Calibré : Le marché français de l’œuf calibré a peu évolué depuis le début de semaine. Si certains opérateurs se disaient toujours à jour et optimistes, d’autres commençaient à s’inquiéter de la succession de fériés, qui limitent les ventes et compliquent la logistique. Les prix se tenaient encore jeudi, dans une ambiance hésitante, la plupart des vendeurs attendant de voir la fréquentation des magasins ce week-end pour adopter une stratégie. En noter, en revanche, le marché du tout-venant semblait un peu plus lourd.

Du côté de l’œuf alternatif, on retrouvait les mêmes appréhensions quant aux fériés. Les œufs aux sols restaient trop rares en regard de la demande. En bio, malgré les réformes et un petit regain de demande, les stocks ne diminuaient pas et beaucoup acceptaient des fortes concessions de prix ou déstockaient vers l’industrie où les œufs sont déclassés en code 1 voire 2. Le marché du plein-air était quant à lui un peu plus encombré tout en restant somme toute équilibré.

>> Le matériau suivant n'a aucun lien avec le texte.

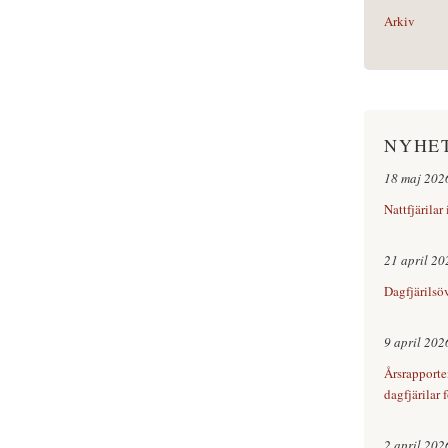
Arkiv
NYHE
18 maj 202
Nattfjärilar
21 april 20
Dagfjärilsö
9 april 202
Årsrapporte
dagfjärilar 
2 april 202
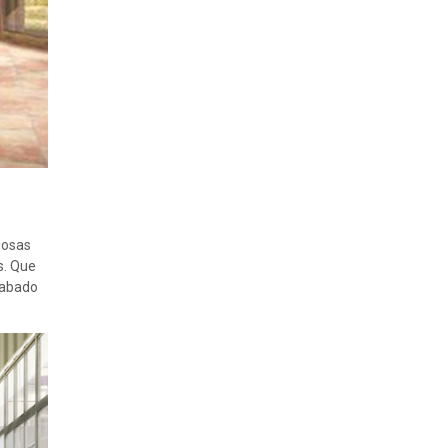
dosas
s. Que
cabado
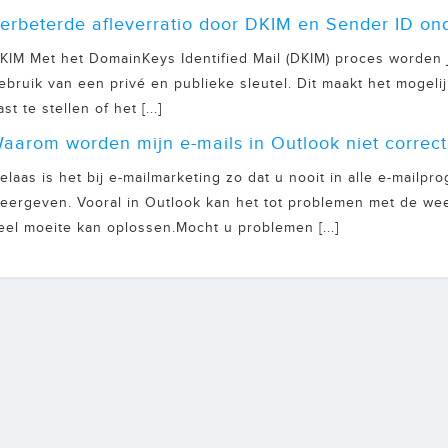
erbeterde afleverratio door DKIM en Sender ID on
KIM Met het DomainKeys Identified Mail (DKIM) proces worden 
ebruik van een privé en publieke sleutel. Dit maakt het mogel
ast te stellen of het [...]
aarom worden mijn e-mails in Outlook niet correc
elaas is het bij e-mailmarketing zo dat u nooit in alle e-mailp
eergeven. Vooral in Outlook kan het tot problemen met de wee
eel moeite kan oplossen.Mocht u problemen [...]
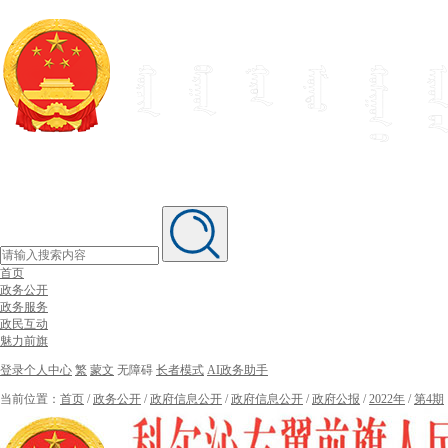
首页
政务公开
政务服务
政民互动
魅力前旗
登录个人中心
繁
蒙文
无障碍
长者模式
AI政务助手
当前位置：
首页
/
政务公开
/
政府信息公开
/
政府信息公开
/
政府公报
/
2022年
/
第4期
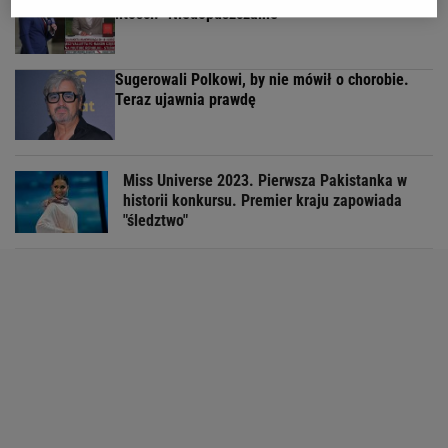
litości. "Niedopuszczalne"
Sugerowali Polkowi, by nie mówił o chorobie.
Teraz ujawnia prawdę
Miss Universe 2023. Pierwsza Pakistanka w
historii konkursu. Premier kraju zapowiada
"śledztwo"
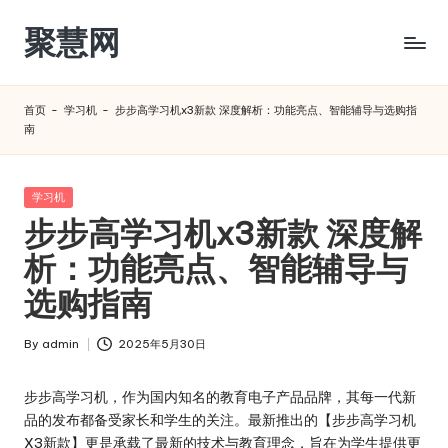
聚慧网
Skip
to
content
首页
-
学习机
-
步步高学习机x3新款 深度解析：功能亮点、智能辅导与选购指
南
Posted
学习机
in
步步高学习机x3新款 深度解
析：功能亮点、智能辅导与
选购指南
By
admin
2025年5月30日
Posted
by
步步高学习机，作为国内知名的教育电子产品品牌，其每一代新
品的发布都备受家长和学生的关注。最新推出的【步步高学习机
X3新款】更是承载了最新的技术与教育理念，旨在为学生提供更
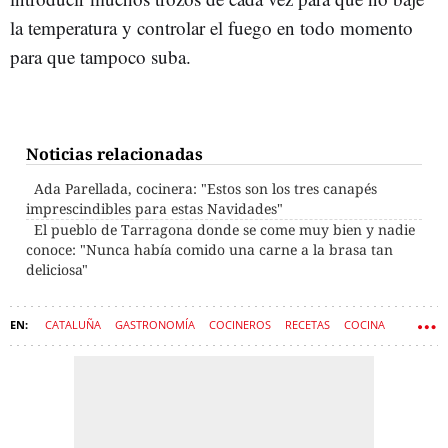
la temperatura y controlar el fuego en todo momento
para que tampoco suba.
Noticias relacionadas
Ada Parellada, cocinera: "Estos son los tres canapés
imprescindibles para estas Navidades"
El pueblo de Tarragona donde se come muy bien y nadie
conoce: "Nunca había comido una carne a la brasa tan
deliciosa"
CATALUÑA
GASTRONOMÍA
COCINEROS
RECETAS
COCINA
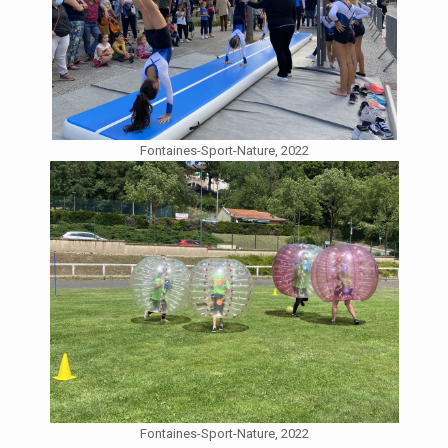
Fontaines-Sport-Nature, 2022
Fontaines-Sport-Nature, 2022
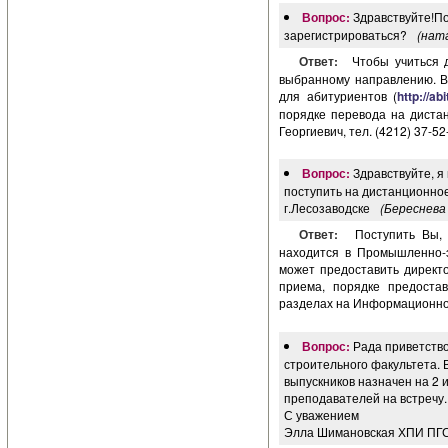
Вопрос:
Здравствуйте!По
зарегистрироваться?
(нат
Ответ:
Чтобы учиться 
выбранному направлению. В
для абитуриентов (
http://ab
порядке перевода на диста
Георгиевич, тел. (4212) 37-5
Вопрос:
Здравствуйте, я
поступить на дистанционно
г.Лесозаводске
(Береснева 
Ответ:
Поступить Вы, 
находится в Промышленно-
может предоставить директ
приема, порядке предоста
разделах на Информационном
Вопрос:
Рада приветство
строительного факультета. В
выпускников назначен на 2 
преподавателей на встречу.
С уважением
Элла Шимановская ХПИ ПГ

Industrie : Sans surprise, en regard des trois semaines consécutives écourtées par les fériés, les besoins des industriels s’avéraient plus limités. Si le marché a peu évolué sur la première partie de la semaine, une certaine pression baissière s’est fait sentir ce jeudi sous l’effet des efforts de dégagement de certains opérateurs souhaitant se mettre à jour avant la fin de la semaine. Les achats sur le marché libre restaient cependant assez limités, certains industriels se jugeant totalement couverts par leurs contrats.